Giannulli’s attorney, William Trach, said in the documents — which were filed in the United States District Court for the District of Massachusetts on Thursday, January 14 — that his 57-year-old client “was immediately placed in solitary confinement in a small cell” after reporting to the Federal Correctional Institution in Lompoc, California, on November 19, 2020. Giannulli has since spent nearly 24 hours a day in the cell, with the exception of “three short 20-minute breaks per week,” according to Trach.
Before going to prison, the Mossimo founder expected “to be quarantined with other minimum security prisoners for a short period of time before being confirmed COVID-negative,” at which point he had hoped to be “released from quarantine to serve his sentence at the minimum security camp,” the filing stated.

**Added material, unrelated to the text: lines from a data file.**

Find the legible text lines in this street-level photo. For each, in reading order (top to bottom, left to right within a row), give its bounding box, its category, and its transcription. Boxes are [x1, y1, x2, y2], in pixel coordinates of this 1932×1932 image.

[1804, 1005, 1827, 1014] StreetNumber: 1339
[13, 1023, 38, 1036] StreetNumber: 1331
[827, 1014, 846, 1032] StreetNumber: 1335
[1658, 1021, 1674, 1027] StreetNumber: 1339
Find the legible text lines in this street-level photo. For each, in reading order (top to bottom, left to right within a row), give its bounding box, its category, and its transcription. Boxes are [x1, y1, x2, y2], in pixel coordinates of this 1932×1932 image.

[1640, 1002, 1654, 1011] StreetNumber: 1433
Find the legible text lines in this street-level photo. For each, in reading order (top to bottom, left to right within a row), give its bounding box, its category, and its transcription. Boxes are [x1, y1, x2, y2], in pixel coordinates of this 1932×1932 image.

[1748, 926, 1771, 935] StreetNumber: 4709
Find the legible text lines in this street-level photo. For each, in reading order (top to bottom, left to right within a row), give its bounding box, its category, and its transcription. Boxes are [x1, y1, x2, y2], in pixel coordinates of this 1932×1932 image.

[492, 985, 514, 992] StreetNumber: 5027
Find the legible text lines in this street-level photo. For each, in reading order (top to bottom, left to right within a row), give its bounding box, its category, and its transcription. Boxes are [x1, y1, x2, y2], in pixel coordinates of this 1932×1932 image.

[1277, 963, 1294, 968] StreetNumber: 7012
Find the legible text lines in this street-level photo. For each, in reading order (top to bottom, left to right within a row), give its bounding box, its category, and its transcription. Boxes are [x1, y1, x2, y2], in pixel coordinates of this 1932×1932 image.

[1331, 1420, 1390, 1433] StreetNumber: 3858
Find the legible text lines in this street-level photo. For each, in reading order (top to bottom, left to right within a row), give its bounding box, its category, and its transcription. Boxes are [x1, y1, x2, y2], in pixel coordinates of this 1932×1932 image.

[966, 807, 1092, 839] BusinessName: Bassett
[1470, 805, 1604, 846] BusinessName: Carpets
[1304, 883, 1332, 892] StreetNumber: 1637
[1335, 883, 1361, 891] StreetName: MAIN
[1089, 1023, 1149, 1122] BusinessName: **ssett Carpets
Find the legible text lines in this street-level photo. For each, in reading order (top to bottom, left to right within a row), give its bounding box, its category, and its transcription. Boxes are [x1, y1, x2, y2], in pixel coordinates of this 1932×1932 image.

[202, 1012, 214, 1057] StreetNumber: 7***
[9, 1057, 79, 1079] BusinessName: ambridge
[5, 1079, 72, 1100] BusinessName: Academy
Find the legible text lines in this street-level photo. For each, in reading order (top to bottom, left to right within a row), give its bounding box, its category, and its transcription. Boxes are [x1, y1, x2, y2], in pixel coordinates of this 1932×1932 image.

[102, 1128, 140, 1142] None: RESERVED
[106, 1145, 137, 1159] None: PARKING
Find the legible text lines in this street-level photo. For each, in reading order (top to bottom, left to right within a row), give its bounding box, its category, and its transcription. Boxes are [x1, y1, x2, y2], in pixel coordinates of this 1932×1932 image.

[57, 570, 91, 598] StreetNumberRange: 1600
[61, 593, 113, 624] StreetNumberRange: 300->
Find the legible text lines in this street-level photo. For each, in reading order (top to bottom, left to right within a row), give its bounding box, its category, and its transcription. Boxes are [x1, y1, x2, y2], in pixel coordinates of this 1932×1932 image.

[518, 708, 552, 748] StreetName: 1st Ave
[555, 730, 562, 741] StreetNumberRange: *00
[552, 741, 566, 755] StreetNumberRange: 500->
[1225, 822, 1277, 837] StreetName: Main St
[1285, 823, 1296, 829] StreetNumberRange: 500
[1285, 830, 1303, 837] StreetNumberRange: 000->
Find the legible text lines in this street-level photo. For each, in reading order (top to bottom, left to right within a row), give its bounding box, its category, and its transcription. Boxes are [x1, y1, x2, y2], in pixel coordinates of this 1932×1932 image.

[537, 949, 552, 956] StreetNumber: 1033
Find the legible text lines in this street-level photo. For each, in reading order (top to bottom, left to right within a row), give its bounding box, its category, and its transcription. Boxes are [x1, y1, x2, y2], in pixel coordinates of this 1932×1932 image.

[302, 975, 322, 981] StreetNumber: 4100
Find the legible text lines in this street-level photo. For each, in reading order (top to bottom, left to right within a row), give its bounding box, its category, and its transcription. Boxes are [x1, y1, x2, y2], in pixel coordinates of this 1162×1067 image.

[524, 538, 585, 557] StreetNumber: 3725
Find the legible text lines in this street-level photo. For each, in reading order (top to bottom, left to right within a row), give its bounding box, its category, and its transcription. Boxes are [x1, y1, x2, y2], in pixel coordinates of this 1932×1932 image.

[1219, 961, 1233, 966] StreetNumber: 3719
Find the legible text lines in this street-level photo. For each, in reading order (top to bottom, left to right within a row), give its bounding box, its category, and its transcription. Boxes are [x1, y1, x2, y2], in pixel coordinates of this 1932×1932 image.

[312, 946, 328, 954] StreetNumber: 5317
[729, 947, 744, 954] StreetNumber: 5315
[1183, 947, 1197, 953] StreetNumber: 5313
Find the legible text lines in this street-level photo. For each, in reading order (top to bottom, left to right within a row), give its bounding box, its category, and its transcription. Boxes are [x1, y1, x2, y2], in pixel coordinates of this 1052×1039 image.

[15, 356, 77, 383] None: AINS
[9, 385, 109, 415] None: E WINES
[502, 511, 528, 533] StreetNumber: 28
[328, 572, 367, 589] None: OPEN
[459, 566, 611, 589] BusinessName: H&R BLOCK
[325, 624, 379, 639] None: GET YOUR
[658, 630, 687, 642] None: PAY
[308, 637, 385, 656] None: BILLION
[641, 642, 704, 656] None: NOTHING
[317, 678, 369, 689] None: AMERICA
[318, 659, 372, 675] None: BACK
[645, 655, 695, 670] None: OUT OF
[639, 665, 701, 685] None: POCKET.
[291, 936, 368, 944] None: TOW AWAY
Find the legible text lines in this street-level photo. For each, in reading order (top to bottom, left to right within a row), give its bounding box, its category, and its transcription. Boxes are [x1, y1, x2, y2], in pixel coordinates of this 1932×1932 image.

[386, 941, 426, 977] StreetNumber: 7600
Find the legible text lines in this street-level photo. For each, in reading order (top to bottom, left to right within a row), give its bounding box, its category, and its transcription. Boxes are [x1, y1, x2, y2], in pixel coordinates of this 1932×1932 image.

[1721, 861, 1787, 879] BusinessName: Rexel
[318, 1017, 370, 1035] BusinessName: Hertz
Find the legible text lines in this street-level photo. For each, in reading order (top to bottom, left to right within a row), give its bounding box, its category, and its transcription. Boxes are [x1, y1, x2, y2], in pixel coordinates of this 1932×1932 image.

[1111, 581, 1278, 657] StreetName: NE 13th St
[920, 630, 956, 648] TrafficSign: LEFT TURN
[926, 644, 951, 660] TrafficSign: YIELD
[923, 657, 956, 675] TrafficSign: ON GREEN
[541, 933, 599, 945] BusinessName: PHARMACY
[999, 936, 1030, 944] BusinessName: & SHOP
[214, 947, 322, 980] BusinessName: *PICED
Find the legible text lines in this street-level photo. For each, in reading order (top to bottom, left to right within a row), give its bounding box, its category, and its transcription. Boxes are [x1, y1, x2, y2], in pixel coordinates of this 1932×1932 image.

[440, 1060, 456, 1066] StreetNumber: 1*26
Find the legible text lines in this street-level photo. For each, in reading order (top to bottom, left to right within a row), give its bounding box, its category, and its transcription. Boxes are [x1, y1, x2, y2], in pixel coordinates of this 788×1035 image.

Trach argued that the “conditions under which Mr. Giannulli has been incarcerated are far more extreme than what the court recommended,” claiming his client has only “been allowed to leave his cell to shower once every 3 days,” cannot go outside, only has “sporadic access to a telephone to contact his family” and eats “all of his meals alone in his cell.” The attorney noted that despite testing negative for COVID-19 “at least 10 separate times,” Giannulli has been forced to stay in solitary confinement because other inmates have tested positive for the deadly virus.
“[The Federal Bureau of Prison’s] desire to take action to limit the spread of COVID-19 — including by quarantining new inmates for a limited period of time to ensure they do not report to prison with the virus — is understandable, particularly in light of Lompoc’s well-documented outbreak in 2020. However, subjecting Mr. Giannulli to weeks and months of solitary quarantine at a higher security facility is fundamentally unfair and finds no support in the directives and guidance that [the Department of Justice] has issued to BOP for stopping the spread of the virus,” Trach said in the documents.
The lawyer went on to say that “every day that Mr. Giannulli spent in isolation caused harm to his physical, mental and emotional health,” which is why he has asked to be transferred to home confinement.
The Los Angeles native’s son, Gianni, revealed via Instagram in December 2020 that his father had been in solitary confinement, writing, “The mental and physical damage being done from such isolation and treatment is wrong.”
Giannulli and his wife, Lori Loughlin, pleaded guilty in May 2020 to paying $500,000 to get their daughters, Bella, 22, and Olivia Jade, 21, into the University of Southern California. While Giannulli was sentenced to five months behind bars, the Full House alum, 56, completed her two-month sentence on December 28, 2020. Us exclusively reported at the time that Loughlin spent “two weeks in isolation before she was released,” with a source explaining that “it was a [COVID-19] precaution and not a punishment.”